La semaine dernière, j'ai décidé de me désabonner du devoir, parce que je le trouvais lourd, et dans la vie, des fois, j'en ai marre, du lourd. Je me suis donc tournée vers le léger, j'ai commencé à porter du gloss et j'ai acheté, dans la même semaine, le Elle québec et le Clin d'oeil. Et j'ai trouvé ça déplaisant.
On a beau dire que ça détend, que c'est un genre de péché mignon que de lire des revues de ce genre, force m'est de constater que ça m'apporte, à moi, très peu de plaisir. J'aime les pages glacées de la revue. J'aime qu'elle sente un peu le papier, un peu le parfum. J'aime bien essayer les échantillons gratuits qui viennent parfois avec. Je suis emballée par le prix dérisoire de l'abonnement. Et j'ai pris un bain avec mon Elle, même si je trouve que ça fait tellement stéréotypé que je m'attendais à me voir ensuite à la télé comme personnage de téléroman.
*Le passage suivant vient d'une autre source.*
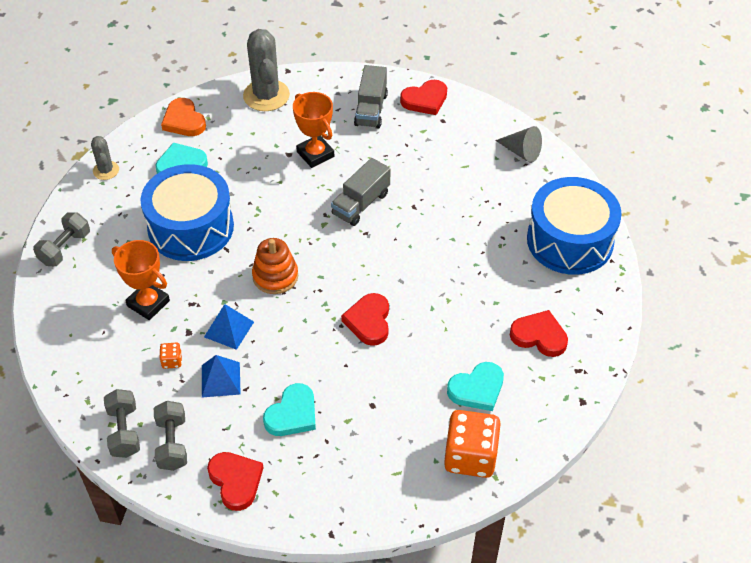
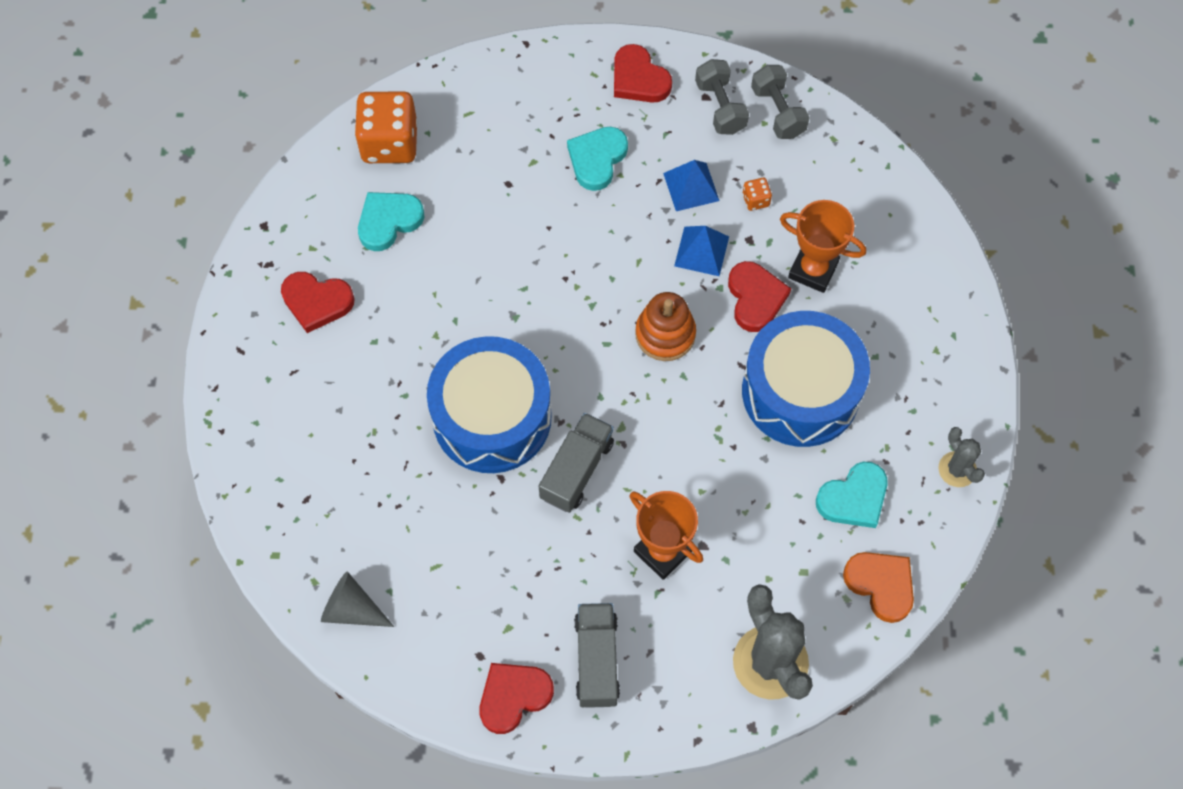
camera: 170 degrees right, 15 degrees up
grey dumbbell [33,212,90,266] -> none
red heart [341,293,389,346] -> red heart moved to [728,261,791,332]
blue drum [527,177,622,275] -> blue drum moved to [427,336,552,473]

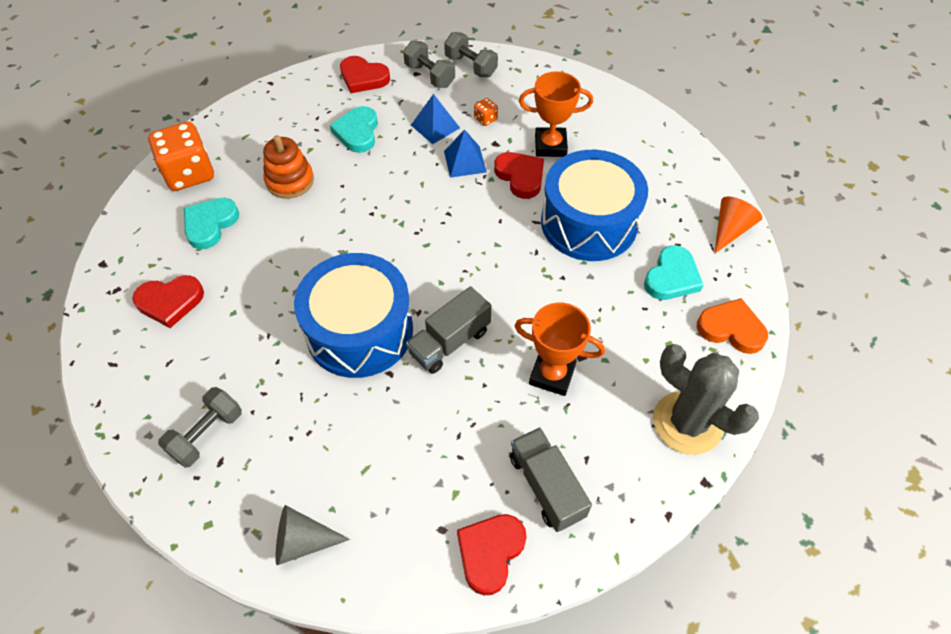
camera: 25 degrees left, 10 degrees down
grey truck [539,413,614,513] -> grey truck turned 135 degrees counterclockwise [406,286,491,374]
orange stacking toy [635,292,696,361] -> orange stacking toy moved to [263,135,314,199]
grey cactus [938,427,985,487] -> orange cone [715,196,762,253]
none -> grey dumbbell [158,387,242,468]

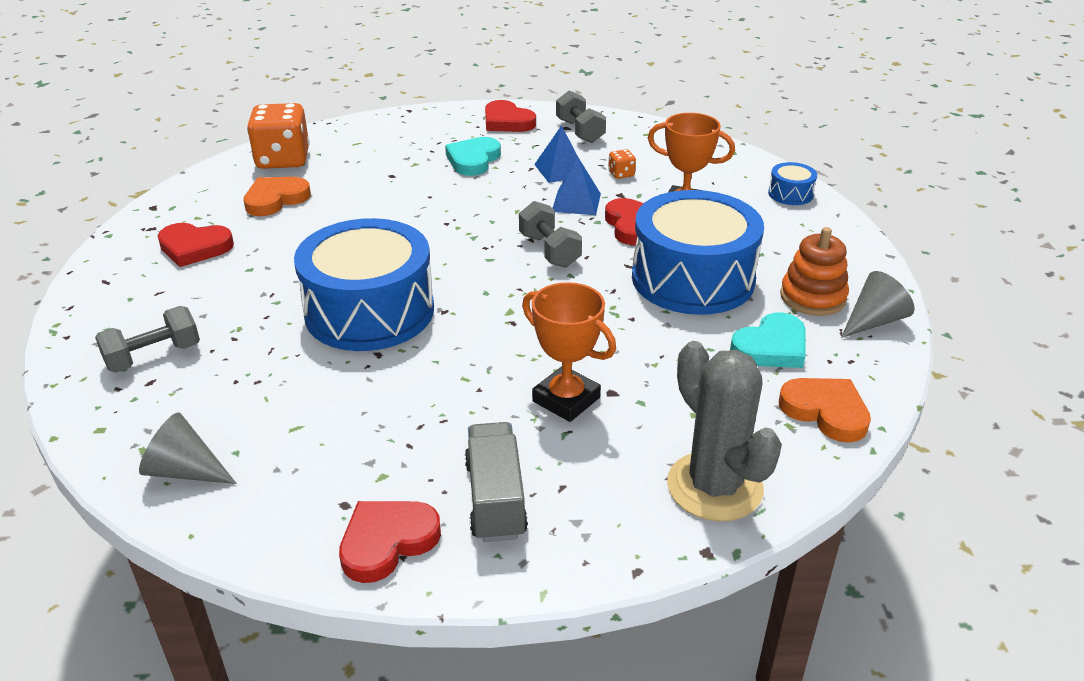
camera: 20 degrees right, 20 degrees down
turquoise heart [184,198,239,249] -> orange heart [243,177,311,216]
orange stacking toy [263,135,314,199] -> orange stacking toy moved to [780,227,849,316]
grey truck [406,286,491,374] -> none
grey dumbbell [444,32,498,77] -> grey dumbbell moved to [519,201,582,268]
orange cone [715,196,762,253] -> grey cone [841,271,915,338]
none -> blue drum [768,162,817,205]

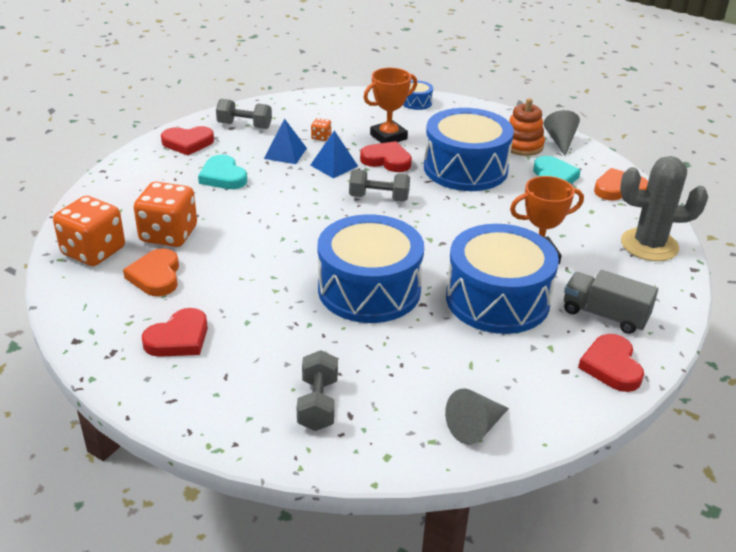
camera: 55 degrees left, 0 degrees up
none -> orange dice [134,182,197,247]
none -> blue drum [446,224,559,334]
Mais. Plein de choses me dérangent dans ces revues. Les produits qu'on nous y présente, le shopping érigé comme activité plaisante (alors que c'est tellement emmerdant) et nécessaire à la vie. Les articles sur Les grandes femmes. Je ne trouve pas que la division du monde en deux, femmes d'un côté, hommes de l'autre, est pertinente. Alors les articles juste sur les femmes, s'ils ont le mérite de faire connaître leurs accomplissements (tant mieux) m'emmerdent parce que l'actualité est aussi le produit de l'accomplissement des hommes, et que c'est pas parce que c'est le sexe opposé qu'on doit en faire abstraction - on me montre une seule facette de la réalité et on tente de faire larmoyer la féministe en moi. Échec. Je n'aime pas non plus les articles qui prennent pour acquis que je suis à la fois une femme de carrière et une cuisinière reine de beauté, même si c'est vrai, parce que c'est ma réalité et que donc, ça m'emmerde. Et que lors d'une semaine où je suis débordée et où je sens qu'on me vole ma vie (on étant : les horaires, le transport, les cours à l'université ou au cégep, les obligations sociales, tout ça empilé et malaxé), ça ne me rassure pas de savoir que je fais partie d'une "communauté" qui vit les mêmes choses, parce que ça donne un parfum de normalité à une situation que j'aimerais savoir passagère, anormale, et tendant vers le changement. La vision de la femme accomplie qui est propagée par ces revues me dérange au plus haut point. J'en ai marre d'être "performante", je ne suis pas une voiture, merci de me mettre de la pression en me rappelant tous les mois de a) bien travailler b) bien baiser c) bien m'entraîner d) bien me maquiller e) me chouchouter f) me faire confiance g) ....
Pfff. Ces revues me dépriment parce qu'elles sont des icônes de vanité et qu'elles me ramènent à un présent que je connais déjà dans lequel elles se complaisent à coup d'articles vides de contenu au nombre de mots minutieusement calculé. Je pense que j'en ai pour un an à ne pas les feuilleter.